Young, hungry: Study profiles polar bear attacks

Jim Wilder was a young researcher on the frozen Beaufort Sea when he had his first polar bear encounter.

“We were camped out on the sea ice in front of a maternal den waiting for (mama bear) to come out with her cubs,” he recalls. “A polar bear came up and sniffed the tent, right where my head was, when I was sleeping in the middle of the night and went on its merry way.”

Wilder, now a scientist with the U.S. Fish and Wildlife Service in Alaska, is a co-author of a study analyzing all recorded cases of polar bear attacks on humans in the five countries where the animals live. He said his story shows why the popular idea of the great Arctic hunters as enthusiastic predators of humans is a myth.

“They’re portrayed as these extremely dangerous man-eating beasts that are looking to attack people, which I think is fairly inaccurate.”

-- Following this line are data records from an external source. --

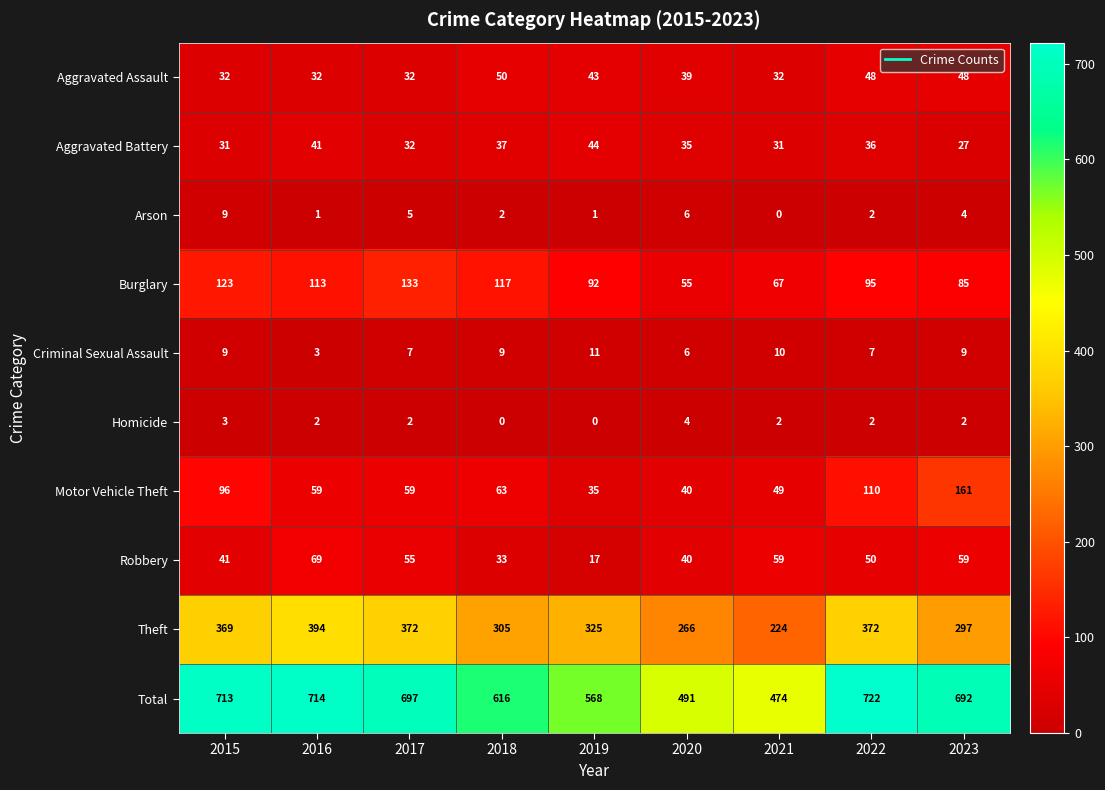

What is the difference between the Aggravated Battery values at 2020 and 2023?

8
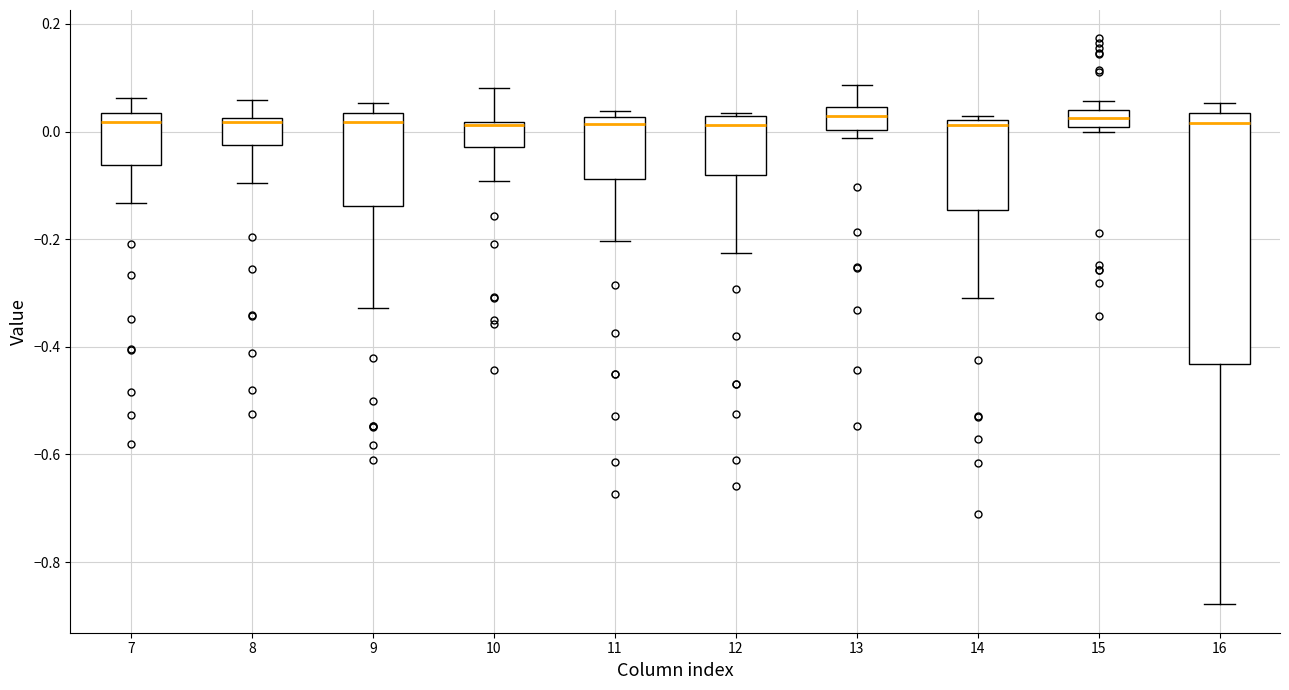

Reading left to right, read every box against the y-axis: the position of its median line, the range the box covers, and the ends of its whiskers. The values are not printed on the chart, so give them approximately, as read against the axis.

7: median 0.02, box -0.06 to 0.04, whiskers -0.14 to 0.06
8: median 0.02 (just below the box's upper edge), box -0.02 to 0.02, whiskers -0.10 to 0.06
9: median 0.02, box -0.14 to 0.04, whiskers -0.32 to 0.06
10: median 0.02 (just below the box's upper edge), box -0.02 to 0.02, whiskers -0.10 to 0.08
11: median 0.02 (just below the box's upper edge), box -0.08 to 0.02, whiskers -0.20 to 0.04
12: median 0.02 (just below the box's upper edge), box -0.08 to 0.02, whiskers -0.22 to 0.04
13: median 0.02, box 0.00 to 0.04, whiskers -0.02 to 0.08
14: median 0.02 (just below the box's upper edge), box -0.14 to 0.02, whiskers -0.30 to 0.02 (just above the box's upper edge)
15: median 0.02, box 0.00 to 0.04, whiskers 0.00 (just below the box's lower edge) to 0.06
16: median 0.02, box -0.44 to 0.04, whiskers -0.88 to 0.06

Attacks aren’t that common, he said. Although he acknowledges his list is incomplete and doesn’t include data from Arctic aboriginals, Wilder’s team found only 73 recorded predatory attacks in the 144 years between 1870 and 2014, 20 of them fatal.

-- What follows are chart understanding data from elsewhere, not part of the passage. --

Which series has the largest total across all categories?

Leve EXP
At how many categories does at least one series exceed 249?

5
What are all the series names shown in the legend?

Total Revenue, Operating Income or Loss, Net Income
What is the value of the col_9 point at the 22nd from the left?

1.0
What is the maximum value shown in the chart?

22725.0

The study, published in the Wildlife Society Bulletin, also suggests fat ‘n’ happy polar bears don’t hunt humans.

Nearly two-thirds of the attacks were by young adult bears who were starting to starve.

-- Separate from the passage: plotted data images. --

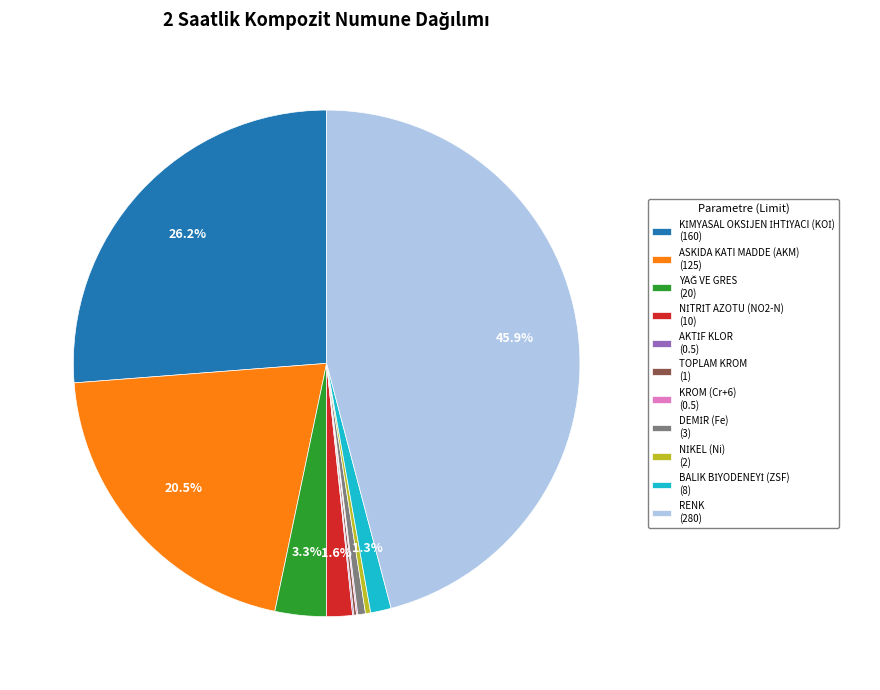

Is there a majority slice in this chart?

No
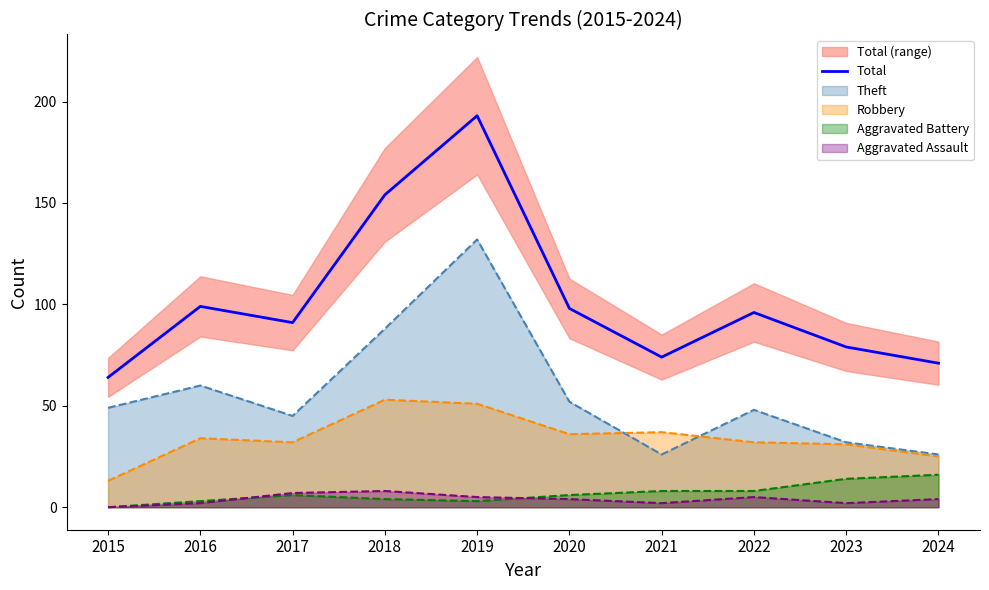

Reading left to right, list all the values displayed in this chart.

2015=64	2016=99	2017=91	2018=154	2019=193	2020=98	2021=74	2022=96	2023=79	2024=71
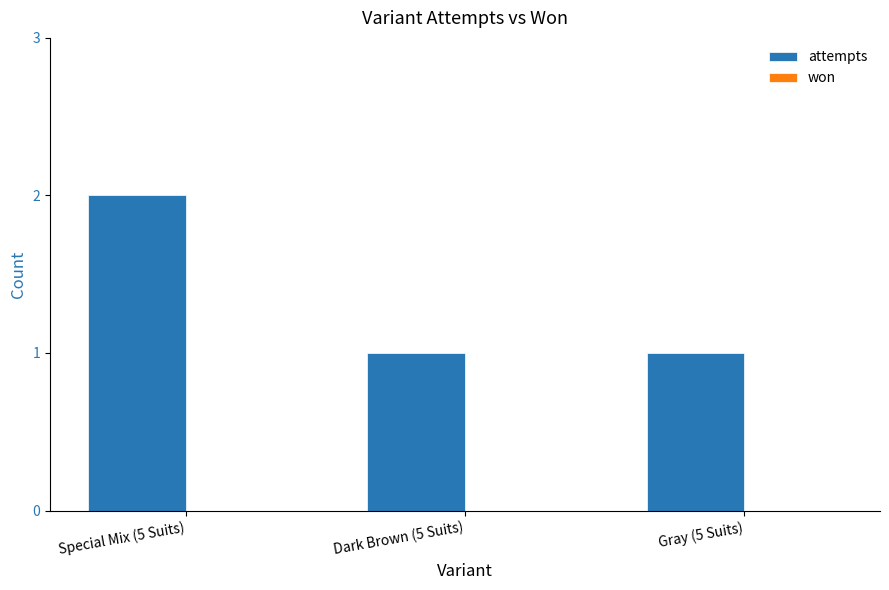

Which category has the highest value across all series?

Special Mix (5 Suits)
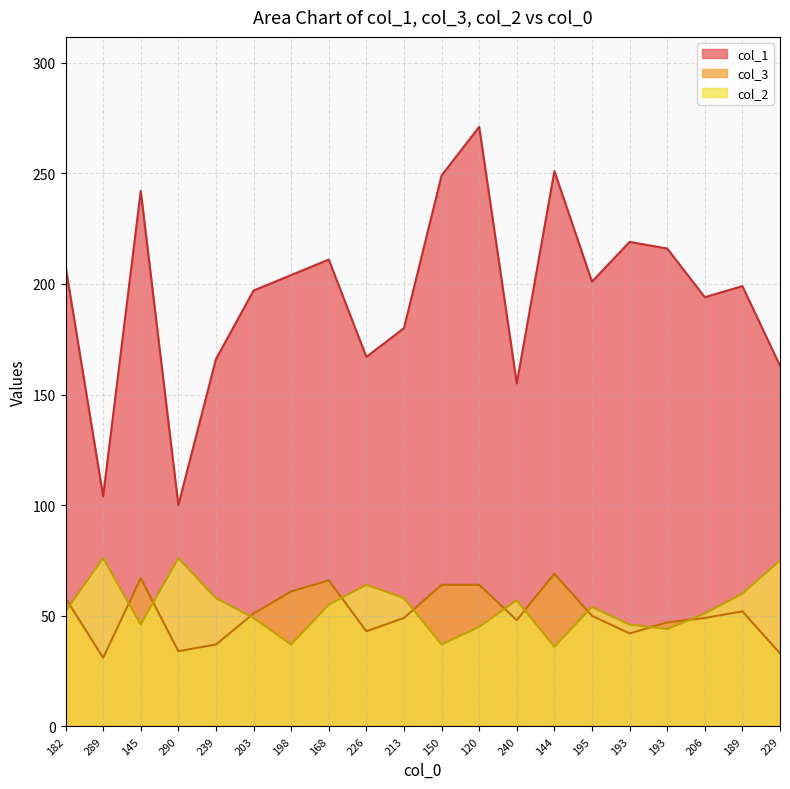

Reading left to right, extract all data points from this chart.

col_1: 208	104	242	100	166	197	204	211	167	180	249	271	155	251	201	219	216	194	199	163
col_3: 58	31	67	34	37	51	61	66	43	49	64	64	48	69	50	42	47	49	52	33
col_2: 52	76	46	76	58	49	37	55	64	58	37	45	57	36	54	46	44	51	60	75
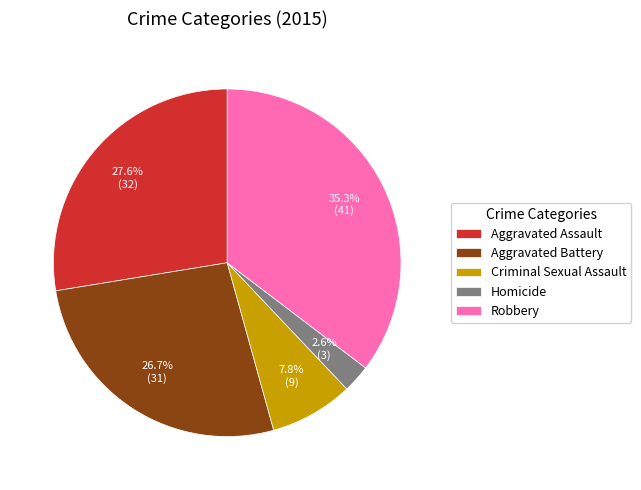

How much of the chart is everything except Robbery?

64.7%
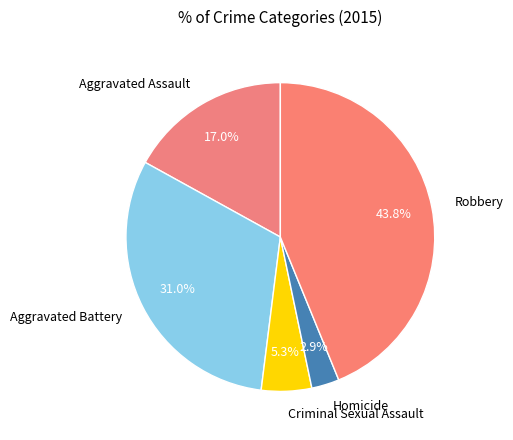

The Robbery slice represents 37% of the pie. True or false?

False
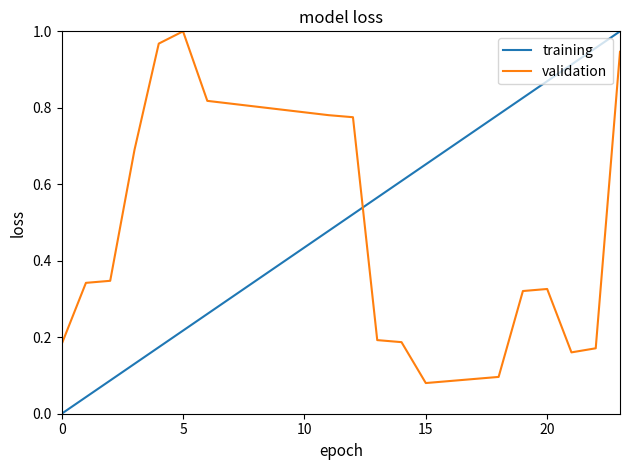

List the series in order of their overall mean, lowest first.

validation, training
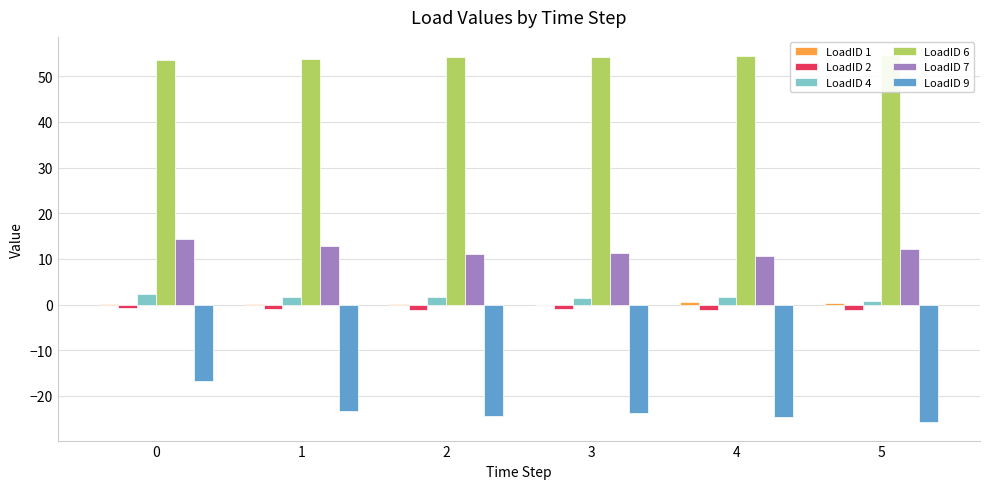

What is the highest value of the LoadID 9 series?

-16.9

Almost all the attacks were by males, usually young. Of the 11 that weren’t, most were females defending cubs.

Polar bears, said Wilder, avoid risk. Unlike black or grizzly bears, which can eat plants if necessary, polar bears must hunt.

“If they get injured, that impairs their ability to hunt,” he said. “There isn’t a lot of incentive for them to be aggressive — unless times are bad.

“That seems to flip a switch. They seem to turn into a different beast.”

Even yearling polar bears will hunt people if they’re desperate, Wilder said. And more than one-quarter of the attacks in the study occurred in towns.

Both circumstances are almost unheard of in grizzlies or black bears, he said.

The findings suggest that human-bear conflicts are going to get worse as climate change whittles away at the sea ice the bears use as their main hunting platform for the fat-rich seals that form the biggest part of their diet. The report found that nearly nine in 10 attacks occurred between July and December, when the sea ice was at its lowest.